• Prompt 1
In the forum thread below, what did the original poster realize about the 1 in the integral?

• Passage provided
# # # # #

# Thread: Need help integrating this

1. ## Need help integrating this

Hi can someone help me integrate this:

$\int \frac{1}{4}x^{2}\frac{1}{\sqrt{x^{3}+1}}dx$

I must have forgotten, but do I use u substitution?

2. ## Re: Need help integrating this

Yes, start with $u = x^3, du = 3x^2 dx$
This becomes
$\frac{1}{12} \int \frac{1}{\sqrt{u} +1} du$

To integrate this im not really sure off the top of my head how to do it formally

$= \frac{1}{12}( 2\sqrt{u} -2log(\sqrt{u}+1))$

err had an arithmetic error.

3. ## Re: Need help integrating this

Thank you very much scopur!

I'm really sorry but I just realised that the 1 was meant to be under the square-root symbol. I have made he changes, hopefully that doesn't that affect anything too much?

4. ## Re: Need help integrating this

With practice, this sort of problem is solved by differentiation rather than integration.

# # # # #

• Prompt 2
From the entries below, quote the lines starting with the one containing "Rendered at 1241 by 1754 pixels." and continuing through the one containing "411, 1052, 436]", with both of those lines included.

# # # # #

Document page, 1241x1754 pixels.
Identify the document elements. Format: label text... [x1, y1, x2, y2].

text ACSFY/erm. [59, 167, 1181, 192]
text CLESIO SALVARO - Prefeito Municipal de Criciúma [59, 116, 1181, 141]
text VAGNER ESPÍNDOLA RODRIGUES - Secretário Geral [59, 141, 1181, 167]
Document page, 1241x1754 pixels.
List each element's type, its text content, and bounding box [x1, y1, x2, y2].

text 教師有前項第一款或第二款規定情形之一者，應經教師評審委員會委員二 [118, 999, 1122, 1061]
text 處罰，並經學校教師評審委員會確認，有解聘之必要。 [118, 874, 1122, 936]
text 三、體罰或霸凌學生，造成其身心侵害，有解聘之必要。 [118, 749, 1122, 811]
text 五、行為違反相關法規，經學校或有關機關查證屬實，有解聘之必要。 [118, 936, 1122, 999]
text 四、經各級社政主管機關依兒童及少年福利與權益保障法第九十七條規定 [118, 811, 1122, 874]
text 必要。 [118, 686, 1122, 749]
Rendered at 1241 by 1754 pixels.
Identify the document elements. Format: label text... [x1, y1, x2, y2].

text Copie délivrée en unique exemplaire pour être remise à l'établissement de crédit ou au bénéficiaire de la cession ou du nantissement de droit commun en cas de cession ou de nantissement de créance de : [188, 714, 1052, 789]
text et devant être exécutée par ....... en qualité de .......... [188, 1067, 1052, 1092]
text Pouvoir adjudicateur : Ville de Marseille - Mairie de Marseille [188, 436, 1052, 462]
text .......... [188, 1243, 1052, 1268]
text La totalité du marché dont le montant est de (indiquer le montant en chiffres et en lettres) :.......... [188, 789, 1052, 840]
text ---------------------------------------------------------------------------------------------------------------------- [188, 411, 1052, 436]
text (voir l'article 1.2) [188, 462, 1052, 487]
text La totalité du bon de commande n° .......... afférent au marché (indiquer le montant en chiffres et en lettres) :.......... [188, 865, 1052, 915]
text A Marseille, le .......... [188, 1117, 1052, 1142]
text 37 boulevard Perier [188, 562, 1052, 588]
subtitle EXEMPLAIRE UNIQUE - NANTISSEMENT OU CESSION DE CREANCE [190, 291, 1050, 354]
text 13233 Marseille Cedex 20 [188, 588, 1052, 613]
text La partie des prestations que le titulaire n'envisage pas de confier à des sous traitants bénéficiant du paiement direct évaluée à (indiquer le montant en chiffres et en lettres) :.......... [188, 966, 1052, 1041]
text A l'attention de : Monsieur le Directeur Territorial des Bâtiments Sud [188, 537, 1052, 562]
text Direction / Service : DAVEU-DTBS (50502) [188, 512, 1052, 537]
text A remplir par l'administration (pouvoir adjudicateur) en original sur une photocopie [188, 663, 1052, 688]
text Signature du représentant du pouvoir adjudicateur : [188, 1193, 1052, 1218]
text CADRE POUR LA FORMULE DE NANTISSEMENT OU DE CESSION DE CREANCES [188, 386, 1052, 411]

# # # # #

• Correct answer 1
The 1 was meant to be under the square-root symbol.

• Correct answer 2
Rendered at 1241 by 1754 pixels.
Identify the document elements. Format: label text... [x1, y1, x2, y2].

text Copie délivrée en unique exemplaire pour être remise à l'établissement de crédit ou au bénéficiaire de la cession ou du nantissement de droit commun en cas de cession ou de nantissement de créance de : [188, 714, 1052, 789]
text et devant être exécutée par ....... en qualité de .......... [188, 1067, 1052, 1092]
text Pouvoir adjudicateur : Ville de Marseille - Mairie de Marseille [188, 436, 1052, 462]
text .......... [188, 1243, 1052, 1268]
text La totalité du marché dont le montant est de (indiquer le montant en chiffres et en lettres) :.......... [188, 789, 1052, 840]
text ---------------------------------------------------------------------------------------------------------------------- [188, 411, 1052, 436]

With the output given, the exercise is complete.